GIVEN PASSAGE:
·····

In this recent article from Frances Hutchinson, she
mentions that the Secretariat had a "tidy sum" in
legacies when she became involved in 2001.  Does
anyone have an idea what that "tidy sum" was, and what
has become of it?

---------------------------------------

F_A_I_R__U_S_E__C_L_A_I_M_E_D

http://www.sustecweb.co.uk/current/sustec15-3/why_i_am_not_a_social_crediter.htm

Why I Am Not a Social Crediter

Frances Hutchinson  April 2007

In making this personal statement I seek to support
Brian Leslie in his campaign against the fabrication
of untruthfulness which has descended upon the Green
Party of England and Wales. The truth may at times be
uncomfortable, even inconvenient, but it is never
harmful. Suppression of debate, on the other hand, can
serve no useful purpose: in politics, debate should
always be open and above board. There is no reason why
this rule should fail to apply in Green Party today.

·····

PROBLEMS TO WORK ON:
[A] In the Social Credit article, shorten the paragraph beginning "In making this personal statement" into a brief bulleted list that keeps its main points.
[B] According to the Social Credit article, whose campaign does the personal statement seek to support?
[C] Pick up the Social Credit article after its final sentence and continue it in the same voice.
The listing has no connection to the Social Credit article.

PROVIDED INFORMATION:
·····

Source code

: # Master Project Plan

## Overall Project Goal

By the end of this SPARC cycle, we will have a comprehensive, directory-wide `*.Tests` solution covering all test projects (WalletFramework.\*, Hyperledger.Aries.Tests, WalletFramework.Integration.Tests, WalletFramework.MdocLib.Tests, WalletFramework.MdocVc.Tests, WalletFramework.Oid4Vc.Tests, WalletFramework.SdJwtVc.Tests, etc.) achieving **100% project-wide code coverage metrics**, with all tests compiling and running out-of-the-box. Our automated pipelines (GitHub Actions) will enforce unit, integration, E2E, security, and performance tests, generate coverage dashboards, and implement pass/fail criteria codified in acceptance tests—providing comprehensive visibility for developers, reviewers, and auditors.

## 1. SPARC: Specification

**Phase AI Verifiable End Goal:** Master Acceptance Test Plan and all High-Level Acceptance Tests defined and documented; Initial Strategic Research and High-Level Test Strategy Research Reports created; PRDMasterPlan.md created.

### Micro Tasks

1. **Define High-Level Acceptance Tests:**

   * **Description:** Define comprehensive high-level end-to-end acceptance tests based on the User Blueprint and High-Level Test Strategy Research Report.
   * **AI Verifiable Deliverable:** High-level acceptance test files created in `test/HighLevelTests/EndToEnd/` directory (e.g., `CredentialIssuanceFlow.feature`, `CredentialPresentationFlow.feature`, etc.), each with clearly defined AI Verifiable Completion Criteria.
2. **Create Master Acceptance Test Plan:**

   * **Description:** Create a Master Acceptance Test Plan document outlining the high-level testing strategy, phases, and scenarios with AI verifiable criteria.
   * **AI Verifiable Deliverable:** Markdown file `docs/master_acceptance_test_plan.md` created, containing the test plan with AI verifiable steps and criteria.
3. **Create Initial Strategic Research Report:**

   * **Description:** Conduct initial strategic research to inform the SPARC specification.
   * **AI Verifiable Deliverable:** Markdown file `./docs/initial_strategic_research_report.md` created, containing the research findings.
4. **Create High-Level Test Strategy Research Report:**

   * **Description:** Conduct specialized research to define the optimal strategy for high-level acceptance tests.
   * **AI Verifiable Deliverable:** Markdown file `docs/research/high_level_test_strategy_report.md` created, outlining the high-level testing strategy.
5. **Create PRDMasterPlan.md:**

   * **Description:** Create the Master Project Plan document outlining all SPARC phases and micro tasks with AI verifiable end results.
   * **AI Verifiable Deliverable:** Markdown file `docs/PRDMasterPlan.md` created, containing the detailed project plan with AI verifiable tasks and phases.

·····

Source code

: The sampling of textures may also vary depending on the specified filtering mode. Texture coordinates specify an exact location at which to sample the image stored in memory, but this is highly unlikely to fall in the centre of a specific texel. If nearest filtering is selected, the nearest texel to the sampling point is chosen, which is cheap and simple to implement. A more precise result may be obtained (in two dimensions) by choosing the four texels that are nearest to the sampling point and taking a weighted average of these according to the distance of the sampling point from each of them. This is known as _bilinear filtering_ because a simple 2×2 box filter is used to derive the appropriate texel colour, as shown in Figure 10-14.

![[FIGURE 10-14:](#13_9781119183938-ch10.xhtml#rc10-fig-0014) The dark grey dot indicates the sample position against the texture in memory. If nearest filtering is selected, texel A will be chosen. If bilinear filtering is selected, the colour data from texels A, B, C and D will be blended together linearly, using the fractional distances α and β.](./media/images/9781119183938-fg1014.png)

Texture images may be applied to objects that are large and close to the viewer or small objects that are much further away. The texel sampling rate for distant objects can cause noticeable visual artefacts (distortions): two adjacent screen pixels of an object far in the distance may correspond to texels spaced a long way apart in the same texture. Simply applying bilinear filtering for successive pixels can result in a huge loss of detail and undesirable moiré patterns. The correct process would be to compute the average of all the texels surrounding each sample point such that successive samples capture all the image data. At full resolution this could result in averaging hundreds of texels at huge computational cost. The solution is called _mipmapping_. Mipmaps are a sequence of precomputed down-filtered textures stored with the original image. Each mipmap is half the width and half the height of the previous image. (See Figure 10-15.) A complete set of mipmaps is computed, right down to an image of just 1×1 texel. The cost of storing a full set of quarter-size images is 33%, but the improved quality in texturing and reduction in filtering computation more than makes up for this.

·····

SOLVED PROBLEMS:
[A]
- The statement supports Brian Leslie's campaign against the fabrication of untruthfulness in the Green Party of England and Wales.
- Truth may be uncomfortable or inconvenient, but it is never harmful.
- Suppressing debate serves no useful purpose.
- Political debate should always be open and above board, and the Green Party today is no exception.

[B] Brian Leslie's campaign against the fabrication of untruthfulness in the Green Party of England and Wales.

[C]
As Voltaire so rightly said, "I abhor what you say,
but I will defend to the death your right to say it".
Following the recent events, in which the discussion
of ‘social credit’ ideas has featured, it becomes
necessary to explain my position.

After decades of campaigning for peace, co-operation,
green politics, women’s rights, third world issues,
education, local political autonomy, international
understanding environmental issues and justice
generally, at the age of fifty I became a
post-graduate student in the Department of Economics
at Bradford University. I reasoned that although each
issue was rich in its own literature, no substantial
changes in policy were forthcoming because one factor
overarched policy-making in each subject area – the
economy. I was advised by Mary Mellor, whom I had met
at a ‘red-green’ gathering in Manchester, to put my
general reading onto a more formal footing.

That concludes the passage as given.